- [What you need to do]:
1) In the passage on rural teacher recruitment, rewrite the stretch from "The legislature took" through "in some areas.", changing "rural districts" to "small-town districts".
2) Pick up the passage on rural teacher recruitment after its final sentence and carry it forward.

The legislature took steps last week to help rural districts, particularly border communities, attract and retain newly qualified teachers, a difficult task in some areas.

There are definitely problems with finding qualified teachers in areas with a smaller population from which to draw, due to many factors.

One in particular that was addressed, deals with the test teacher candidates have to take to finish their course of study.

The most common one is called the Praxis exam, although there are others. The legislature in 2013 set a minimum bar for this test that in order to finish a teacher preparation program and enter the teaching workforce, candidates must pass with a score in the top 75 percent nationally.

This isn’t always a problem for Iowa students, as around 95 percent of our teacher candidates meet this standard.

But there are instances where a teacher candidate shines in all aspects of their training, receives glowing praise during their student teaching period, and despite being offered a job enthusiastically by a district, if they can’t pass the Praxis, they can’t teach.

This is a barrier to entry numerous superintendents have asked that the legislature fix. They argue they know best who is most qualified for the job opening and they have watched the candidate complete a successful student teaching experience in the district.

- [Dataset extract]:
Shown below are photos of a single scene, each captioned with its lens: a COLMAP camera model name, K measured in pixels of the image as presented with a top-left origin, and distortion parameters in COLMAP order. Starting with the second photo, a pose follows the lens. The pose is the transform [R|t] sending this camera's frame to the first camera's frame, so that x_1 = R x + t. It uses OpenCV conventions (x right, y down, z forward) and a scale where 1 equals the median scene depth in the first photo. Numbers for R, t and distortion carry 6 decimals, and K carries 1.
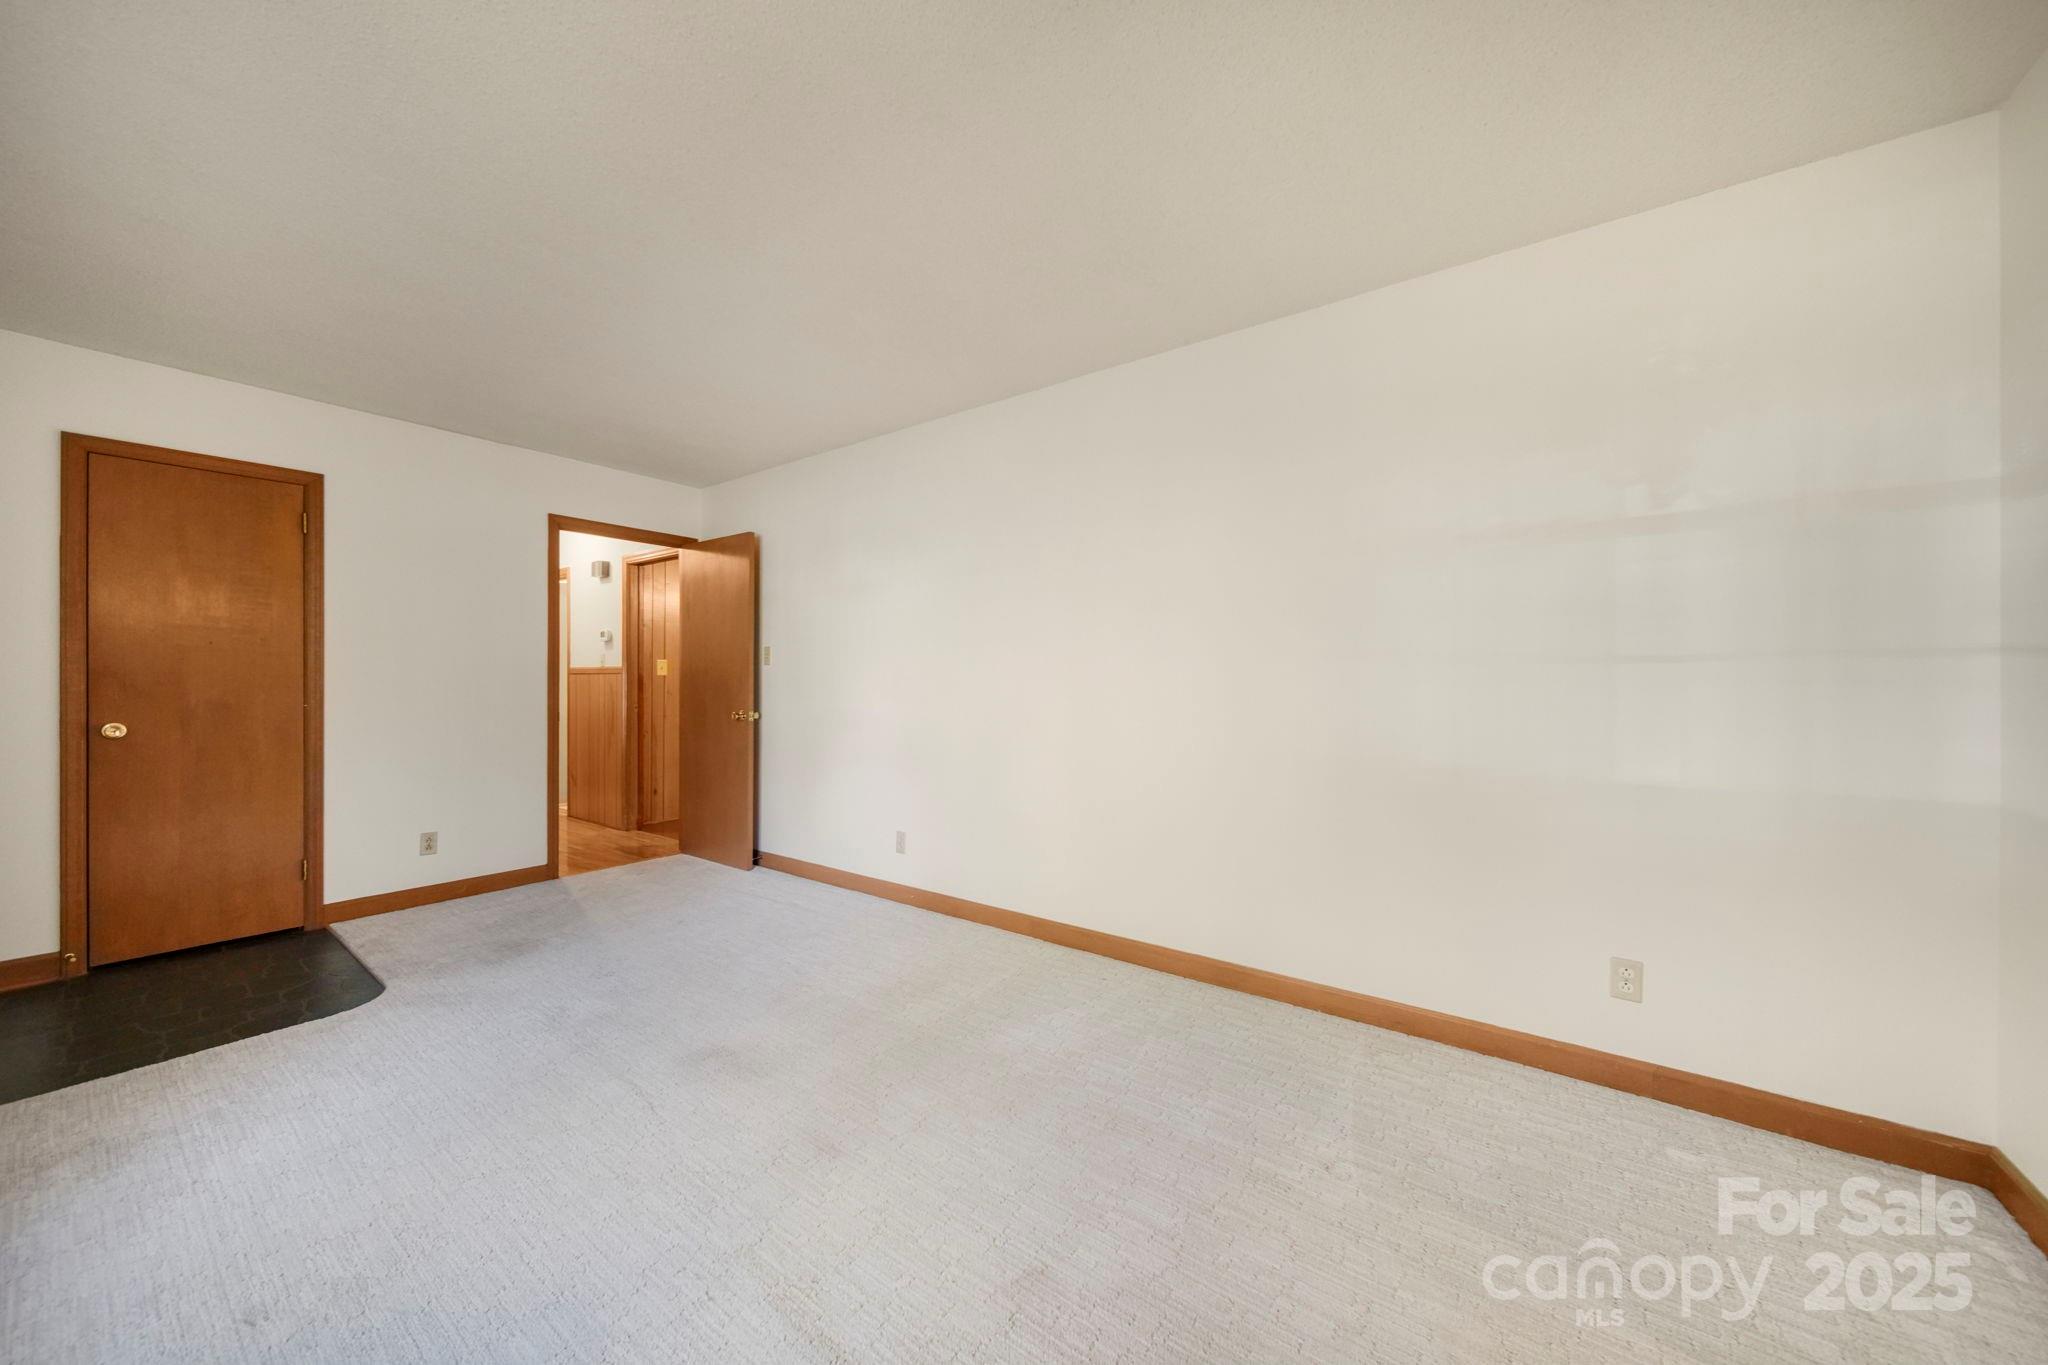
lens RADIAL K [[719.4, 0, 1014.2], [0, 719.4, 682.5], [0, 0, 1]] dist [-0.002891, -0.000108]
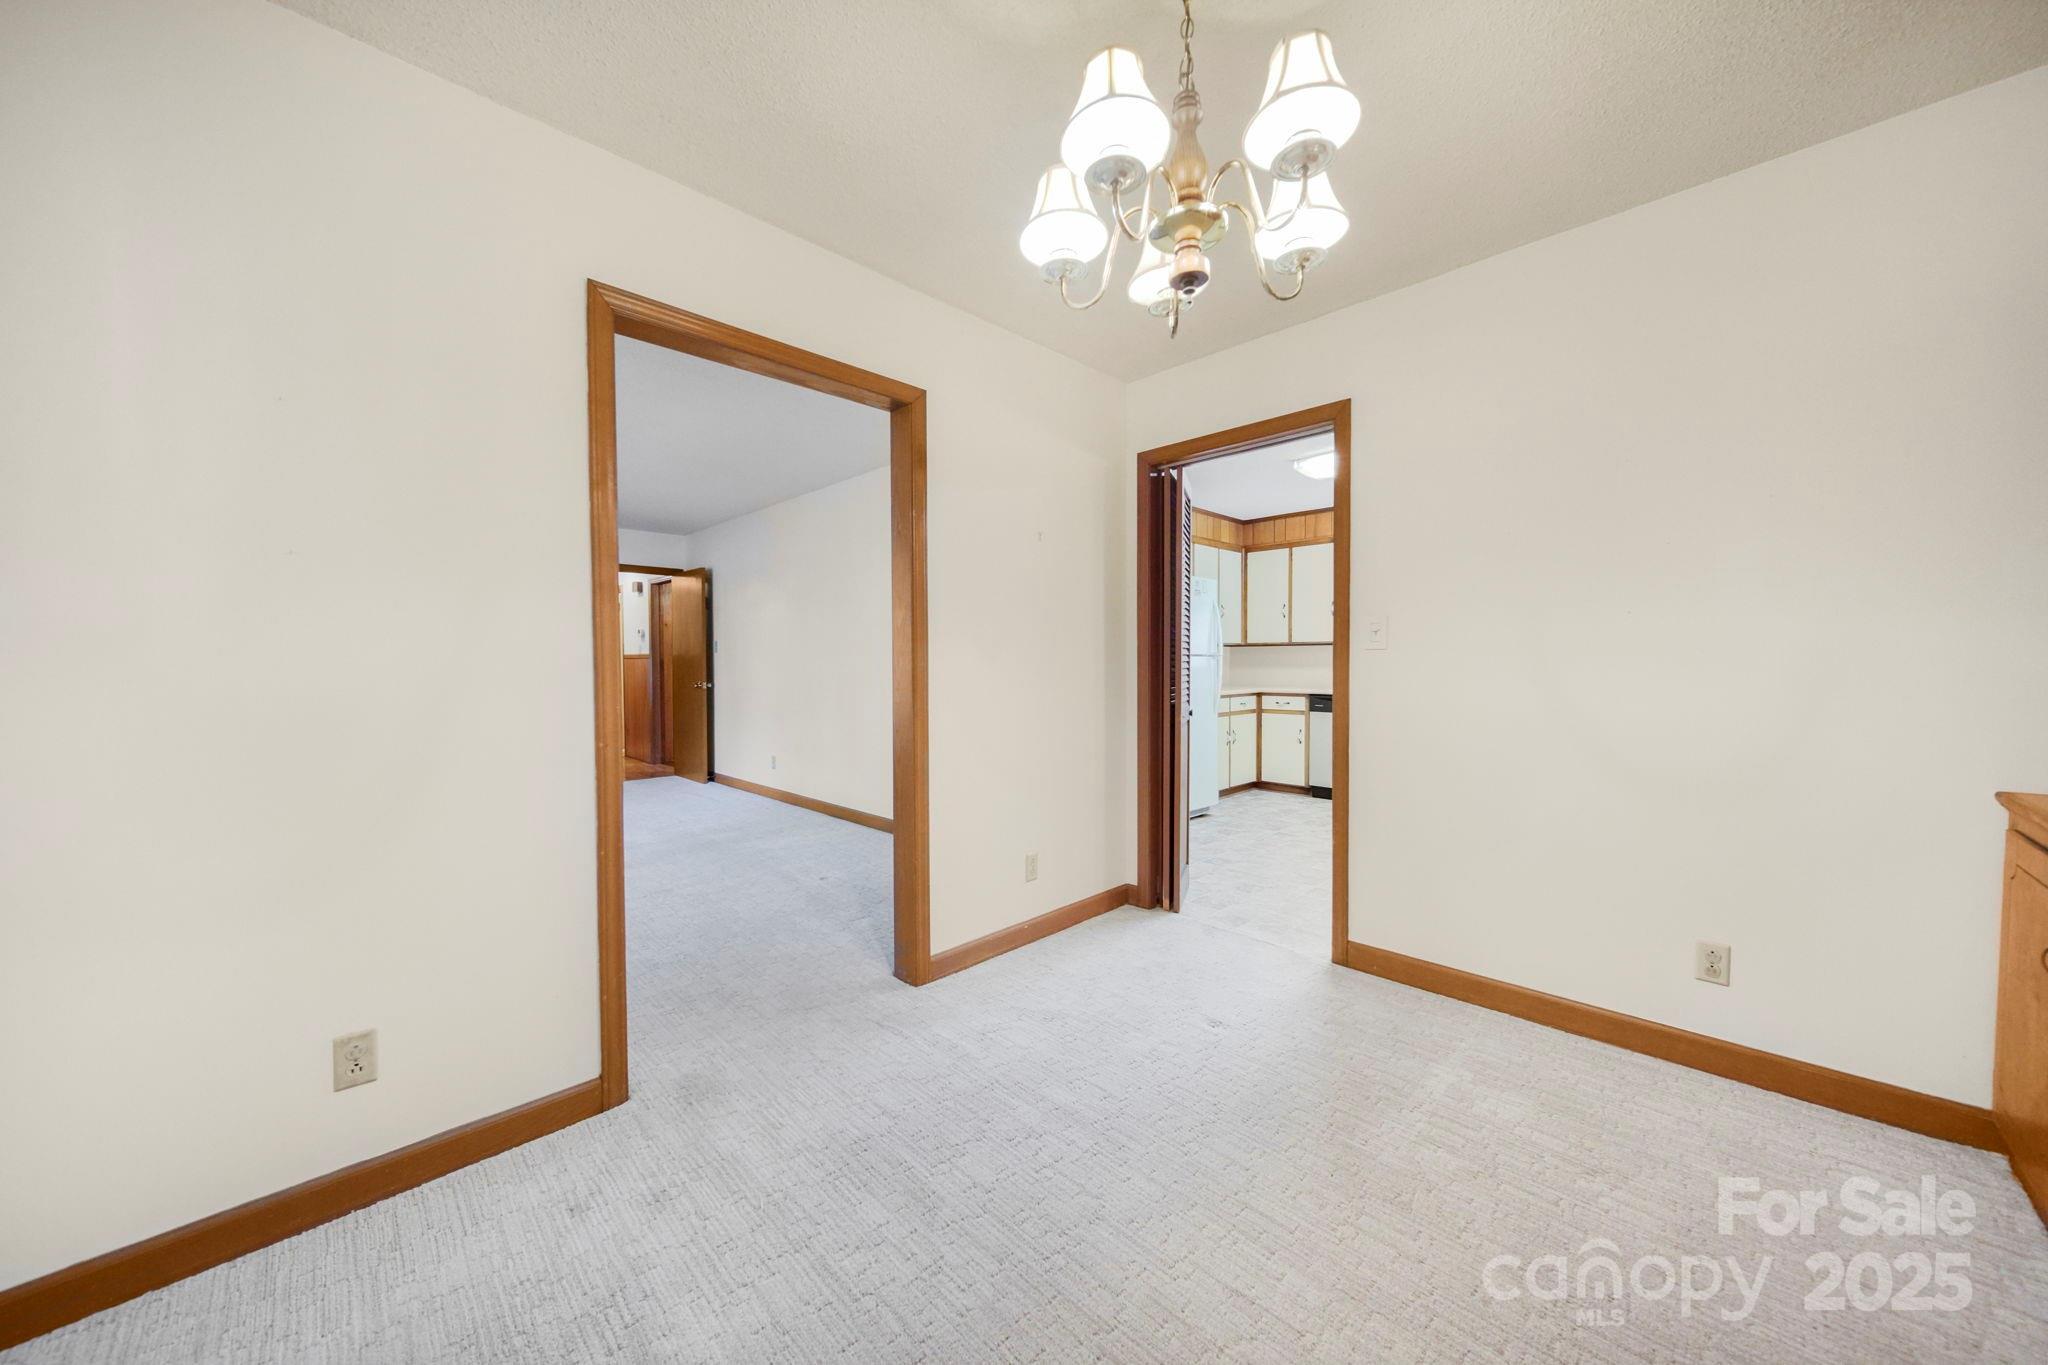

- [Answers]:
1)
The legislature took steps last week to help small-town districts, particularly border communities, attract and retain newly qualified teachers, a difficult task in some areas.

2)
There were efforts last year to get rid of this 75 percent bar altogether (actually written in statute as passing above the 25 percent percentile nationally.)

But that would leave Iowa as the only state in the nation with no standard for teacher candidates. So the compromise made this year came in the form of two companion bills, one in the House and one in the Senate.

The compromise is to allow the Department of Education to set passing scores that are more in line with what other states are doing.

They are to consider not only the passing scores set in our surrounding states, but also the particular high-needs teaching areas in Iowa, and set Iowa’s scores accordingly.

Additionally a one year temporary license is created to give those teacher candidates additional time to pass the test, which is sometimes only offered in limited windows may not line up with the end of their program and the beginning of their teaching.

The compromise bill received bipartisan praise as it passed through the House Education committee, with many comments thanking those who worked on it for finding a positive middle ground will help rural and border communities find and retain quality teachers for their students.

This bill is now ready for floor consideration in the chamber as House File 513.

An effort to lower the cost of teacher licensing fees

The House Education committee is considering taking action on a bill that will lower the fees for licensing for teachers and other professionals in our state’s K-12 education system.

The licensing body in Iowa, the Board of Educational Examiners (BOEE), is funded entirely with fees from licensing.

However, the Board is required to deposit 25 percent of the revenue it generates from fees into the state’s General Fund. This equates, in the most recent fiscal year, to about $650,000.

The bill under consideration, House File 256, would eliminate this transfer. The practical effect is the Board would lower their fees as they are allowed to only generate enough revenue for operation.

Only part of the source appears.